◆ Your instructions:
Copy nothing but the line with "MiningStocks" and the lines that follow it to the end of the entries below, and keep the pictures out.

(Stored data begins)

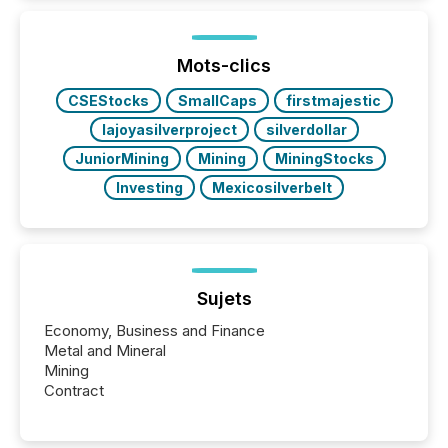
In this environment, disclosure is not just about
generating information. It is about executing it with
precise timing and coordination across time zones.
“The ability to file 24/7 with immediate...
Mots-clics
CSEStocks
SmallCaps
firstmajestic
lajoyasilverproject
silverdollar
JuniorMining
Mining
MiningStocks
Investing
Mexicosilverbelt
Sujets
Economy, Business and Finance
Metal and Mineral
Mining
Contract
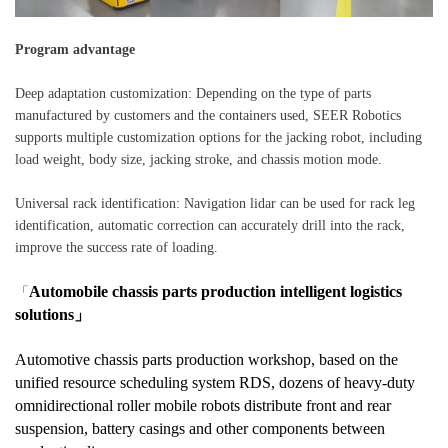
Program advantage
Deep adaptation customization: Depending on the type of parts
manufactured by customers and the containers used, SEER Robotics
supports multiple customization options for the jacking robot, including
load weight, body size, jacking stroke, and chassis motion mode.
Universal rack identification: Navigation lidar can be used for rack leg
identification, automatic correction can accurately drill into the rack,
improve the success rate of loading.
Automobile chassis parts production intelligent logistics
「
solutions」
Automotive chassis parts production workshop, based on the
unified resource scheduling system RDS, dozens of heavy-duty
omnidirectional roller mobile robots distribute front and rear
suspension, battery casings and other components between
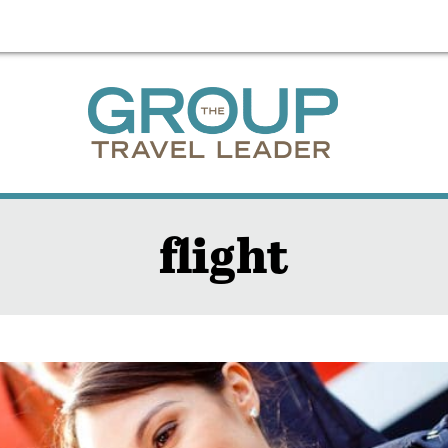
flight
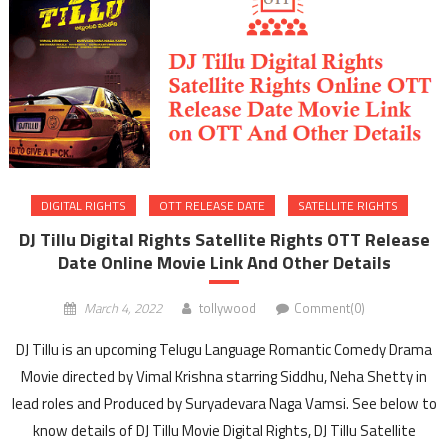
DIGITAL RIGHTS
OTT RELEASE DATE
SATELLITE RIGHTS
DJ Tillu Digital Rights Satellite Rights OTT Release
Date Online Movie Link And Other Details
March 4, 2022
tollywood
Comment(0)
DJ Tillu is an upcoming Telugu Language Romantic Comedy Drama
Movie directed by Vimal Krishna starring Siddhu, Neha Shetty in
lead roles and Produced by Suryadevara Naga Vamsi. See below to
know details of DJ Tillu Movie Digital Rights, DJ Tillu Satellite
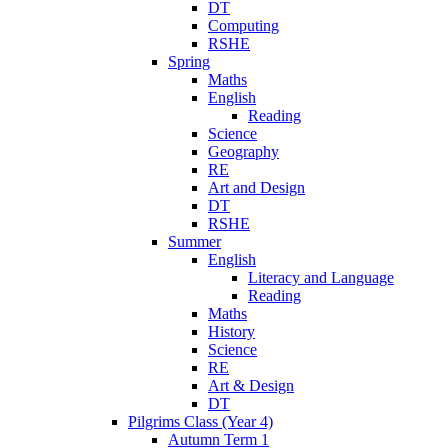
DT
Computing
RSHE
Spring
Maths
English
Reading
Science
Geography
RE
Art and Design
DT
RSHE
Summer
English
Literacy and Language
Reading
Maths
History
Science
RE
Art & Design
DT
Pilgrims Class (Year 4)
Autumn Term 1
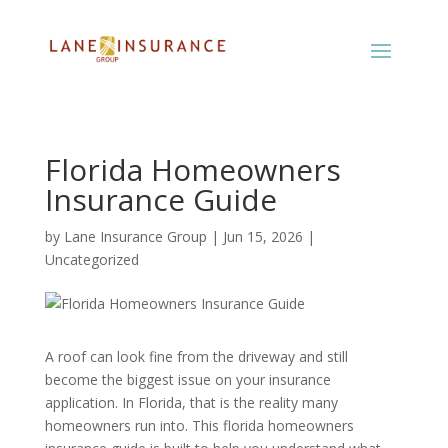
Florida Homeowners
Insurance Guide
by
Lane Insurance Group
|
Jun 15, 2026
|
Uncategorized
A roof can look fine from the driveway and still
become the biggest issue on your insurance
application. In Florida, that is the reality many
homeowners run into. This florida homeowners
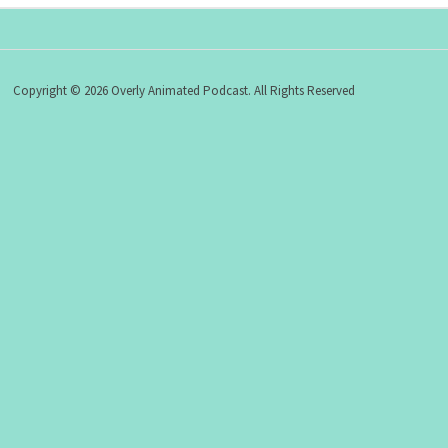
Copyright © 2026 Overly Animated Podcast. All Rights Reserved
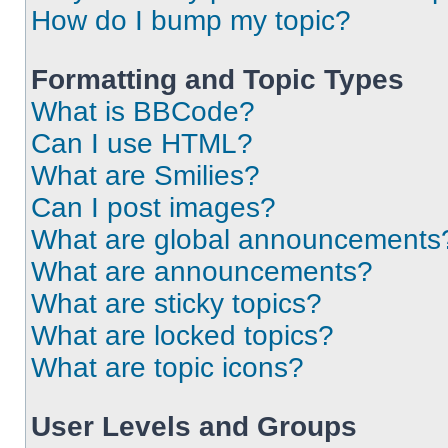
How do I bump my topic?
Formatting and Topic Types
What is BBCode?
Can I use HTML?
What are Smilies?
Can I post images?
What are global announcements
What are announcements?
What are sticky topics?
What are locked topics?
What are topic icons?
User Levels and Groups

(Stored data ends)

◆ Your solution:
MiningStocks
Investing
Mexicosilverbelt
Sujets
Economy, Business and Finance
Metal and Mineral
Mining
Contract
Program advantage
Deep adaptation customization: Depending on the type of parts
manufactured by customers and the containers used, SEER Robotics
supports multiple customization options for the jacking robot, including
load weight, body size, jacking stroke, and chassis motion mode.
Universal rack identification: Navigation lidar can be used for rack leg
identification, automatic correction can accurately drill into the rack,
improve the success rate of loading.
Automobile chassis parts production intelligent logistics
「
solutions」
Automotive chassis parts production workshop, based on the
unified resource scheduling system RDS, dozens of heavy-duty
omnidirectional roller mobile robots distribute front and rear
suspension, battery casings and other components between
flight
DIGITAL RIGHTS
OTT RELEASE DATE
SATELLITE RIGHTS
DJ Tillu Digital Rights Satellite Rights OTT Release
Date Online Movie Link And Other Details
March 4, 2022
tollywood
Comment(0)
DJ Tillu is an upcoming Telugu Language Romantic Comedy Drama
Movie directed by Vimal Krishna starring Siddhu, Neha Shetty in
lead roles and Produced by Suryadevara Naga Vamsi. See below to
know details of DJ Tillu Movie Digital Rights, DJ Tillu Satellite
DT
Computing
RSHE
Spring
Maths
English
Reading
Science
Geography
RE
Art and Design
DT
RSHE
Summer
English
Literacy and Language
Reading
Maths
History
Science
RE
Art & Design
DT
Pilgrims Class (Year 4)
Autumn Term 1
Florida Homeowners
Insurance Guide
by
Lane Insurance Group
|
Jun 15, 2026
|
Uncategorized
A roof can look fine from the driveway and still
become the biggest issue on your insurance
application. In Florida, that is the reality many
homeowners run into. This florida homeowners
Copyright © 2026 Overly Animated Podcast. All Rights Reserved
How do I bump my topic?
Formatting and Topic Types
What is BBCode?
Can I use HTML?
What are Smilies?
Can I post images?
What are global announcements
What are announcements?
What are sticky topics?
What are locked topics?
What are topic icons?
User Levels and Groups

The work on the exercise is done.